### Supplied data:
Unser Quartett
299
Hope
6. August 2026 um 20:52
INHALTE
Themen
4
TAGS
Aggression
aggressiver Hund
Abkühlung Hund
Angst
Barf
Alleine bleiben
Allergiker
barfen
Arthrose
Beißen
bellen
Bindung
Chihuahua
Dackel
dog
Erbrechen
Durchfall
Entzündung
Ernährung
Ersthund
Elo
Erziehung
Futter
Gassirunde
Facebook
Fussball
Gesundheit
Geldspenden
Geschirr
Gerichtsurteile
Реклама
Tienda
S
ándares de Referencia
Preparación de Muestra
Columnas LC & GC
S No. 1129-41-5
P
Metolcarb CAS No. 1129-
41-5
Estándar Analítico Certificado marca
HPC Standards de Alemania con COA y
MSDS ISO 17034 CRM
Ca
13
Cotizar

### Your assignment:
Exact copies of every record above are required.

### Exercise answer:
Unser Quartett
299
Hope
6. August 2026 um 20:52
INHALTE
Themen
4
TAGS
Aggression
aggressiver Hund
Abkühlung Hund
Angst
Barf
Alleine bleiben
Allergiker
barfen
Arthrose
Beißen
bellen
Bindung
Chihuahua
Dackel
dog
Erbrechen
Durchfall
Entzündung
Ernährung
Ersthund
Elo
Erziehung
Futter
Gassirunde
Facebook
Fussball
Gesundheit
Geldspenden
Geschirr
Gerichtsurteile
Реклама
Tienda
S
ándares de Referencia
Preparación de Muestra
Columnas LC & GC
S No. 1129-41-5
P
Metolcarb CAS No. 1129-
41-5
Estándar Analítico Certificado marca
HPC Standards de Alemania con COA y
MSDS ISO 17034 CRM
Ca
13
Cotizar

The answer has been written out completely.